Australia remains wedded to coal as PM Morrison faces global climate pressure

A coal-to-hydrogen plant is pictured in Loy Yang, Victoria, Australia, on March 12, 2021. PHOTO: REUTERS

SYDNEY - Australia's former Prime Minister Malcolm Turnbull was recently appointed to a role helping the state of New South Wales move towards clean energy, but he had not yet started before he was swiftly dumped.

His offence was to back calls for a ban on new mines in New South Wales. He said approvals for new projects were "out of control" and were turning the coal-mining region north of Sydney into a "lunar landscape".

"This is massive devastation that is going on," he told ABC Radio. "There are mines being approved which would have capacities vastly in excess of the demand for coal that exists."

But Mr Turnbull's comments were a step too far for the State's ruling Liberal-National Coalition, particularly as it faces an upcoming by-election in the coal-mining region. The NSW Coalition removed Mr Turnbull from the role, saying it was concerned about "alienating" its right-wing base.

The dumping of Mr Turnbull highlighted the extent to which Australia remains committed to the coal sector, despite growing pressure for it to commit to stronger climate action.

A recent report by The Australia Institute, a progressive public policy think-tank, found that there are 23 plans for new or expanded coal projects in NSW.

"With flat or falling world coal demand… there is simply no market for, nor transport infrastructure to market, an enormous increase in new coal production in NSW," the institute said.

Australia's coal sector is booming. The nation is one of the world's biggest exporters of coal, with exports worth $AUS56.4 billion last year. The main buyers include Japan, China, India, Taiwan and South Korea. Australia has the fourth largest reserves of coal in the world. According to the Minerals Council of Australia, the sector directly employs about 50,000 people.

Despite calls for Australia to wean itself off its reliance on coal, the Prime Minister, Mr Scott Morrison, remains a firm supporter of the sector. In 2017, as Federal Treasurer, Mr Morrison famously brought a lump of coal into Parliament, which he used as a prop while ridiculing the Labor opposition's commitment to renewable energy.

"Don't be scared, it won't hurt you," Mr Morrison said. "It's coal."

As Prime Minister, Mr Morrison has continued to defy calls to scale back coal mining. He has conceded that the global push for clean energy may jeopardise the coal industry's long-term future, but has insisted that the sector will continue to be an important part of Australia's economy for decades.

During a visit to a mining region in the state of Queensland in January, he said: "People who work in these sectors know that things change over time… But what's important is that we continue to extract and get the value from the opportunity and wealth that's there."

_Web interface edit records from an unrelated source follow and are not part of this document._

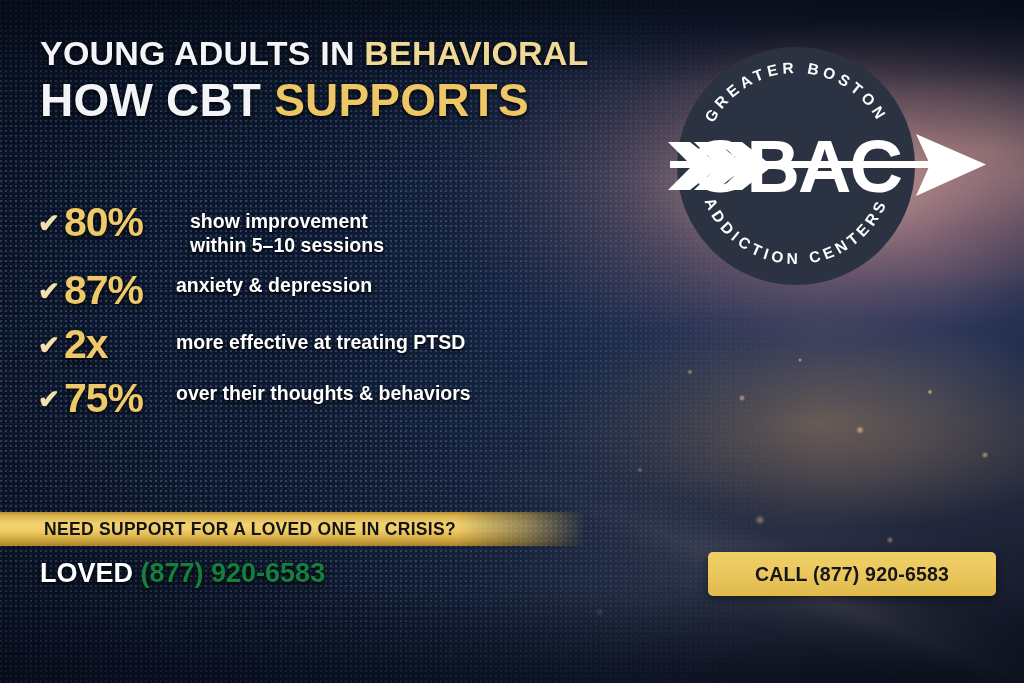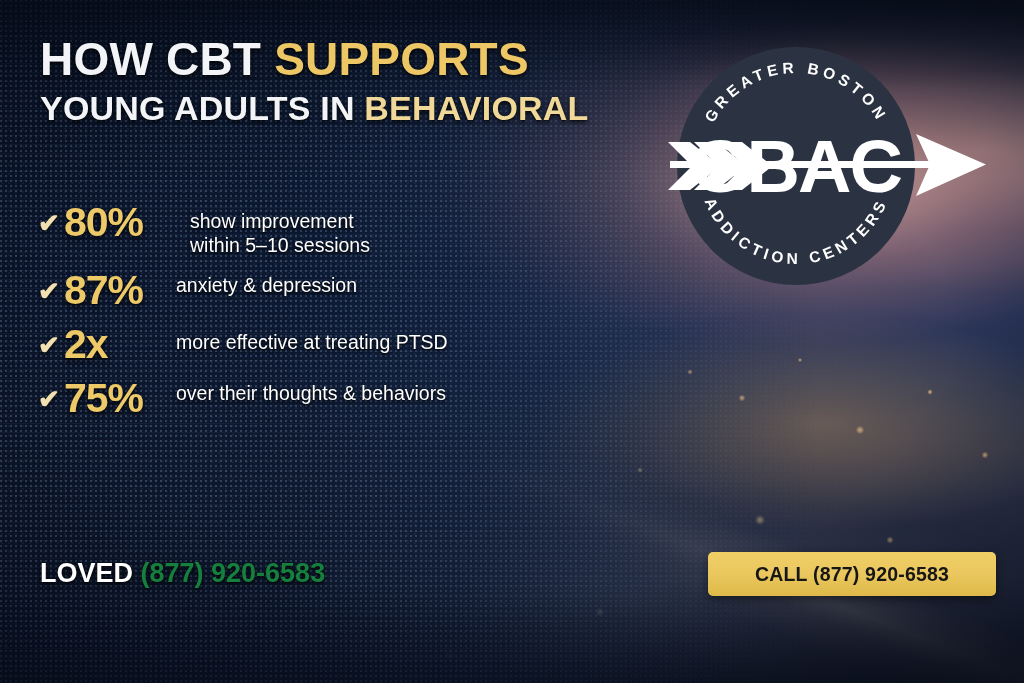--- a/index.html
+++ b/index.html
@@ -259,11 +259,11 @@
   <div id="content">
 
     <div class="headline">
+      <div class="hl-line hl2">
+        <span class="w">YOUNG ADULTS IN </span><span class="g2">BEHAVIORAL</span>
+      </div>
       <div class="hl-line hl1">
         <span class="w">HOW CBT </span><span class="g">SUPPORTS</span>
-      </div>
-      <div class="hl-line hl2">
-        <span class="w">YOUNG ADULTS IN </span><span class="g2">BEHAVIORAL</span>
       </div>
     </div>
 

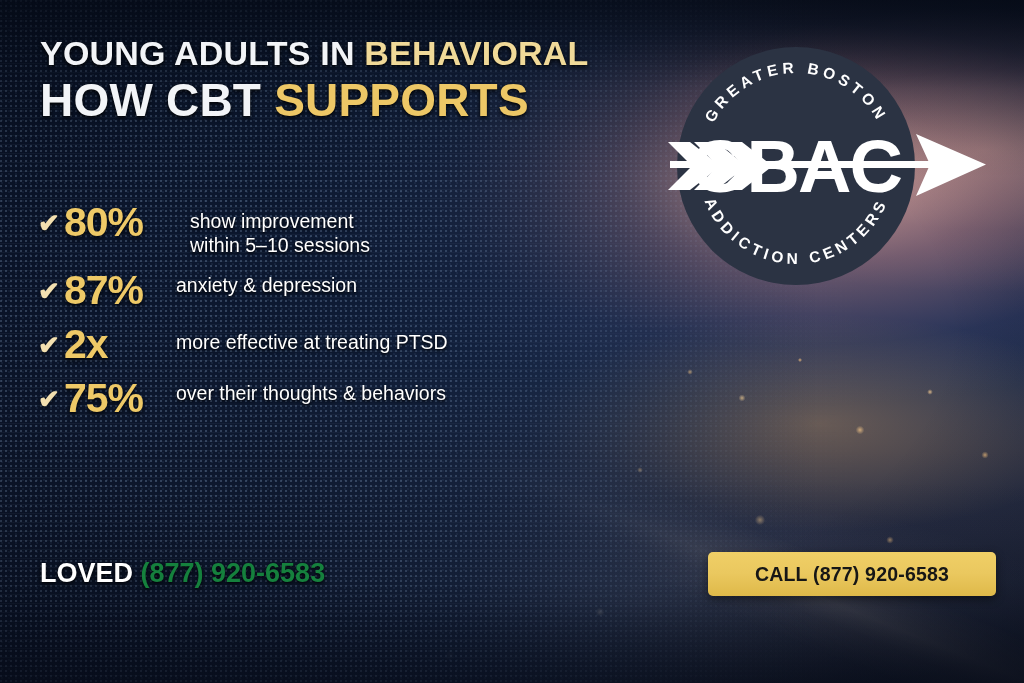--- a/index.html
+++ b/index.html
@@ -157,7 +157,7 @@
     flex:1 1 auto;
     color:#ffffff;
     font-size:19.5px;
-    font-weight:normal;
+    font-weight:bold;
     line-height:1.24;
     padding-top:5px;
     text-shadow:0 2px 5px rgba(0,0,0,0.80), 0 1px 2px rgba(0,0,0,0.6);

The Labor party proposes achieving net zero emissions by 2050 but also says it will continue to support coal exports beyond that date.

Mr Morrison is under growing pressure to take tougher climate action, particularly following moves by nations such as the United States, China and Japan to adopt targets of net zero emissions.

Chinese President Xi Jinping on Friday committed to limit the increase in coal consumption to 2025 and then begin phasing it out from 2026. In an address to US President Joe Biden's climate summit, he said China will "strictly control coal-fired power generation projects".

Mr Morrison also addressed the summit this week and insisted that Australia would move to "net zero" emissions but refused to adopt new carbon emissions reduction targets. Instead, he highlighted the use of technology to achieve cuts. Before the summit, he pledged an additional $AUS539 million spending on hydrogen production and carbon capture and storage projects.

An expert on international climate politics, Associate Professor Matt McDonald from the University of Queensland, said this week that Mr Morrison's technology funding announcement was part of a "smoke-and-mirrors approach".

It "throws a lifeline to the fossil fuel industry and placates internal party dissent, while attempting to appear to the rest of the world that Australia is acting on climate change," he wrote on The Conversation website.

"But the announcement is telling for what it isn't: a clear commitment to achieving net zero emissions by the middle of the century."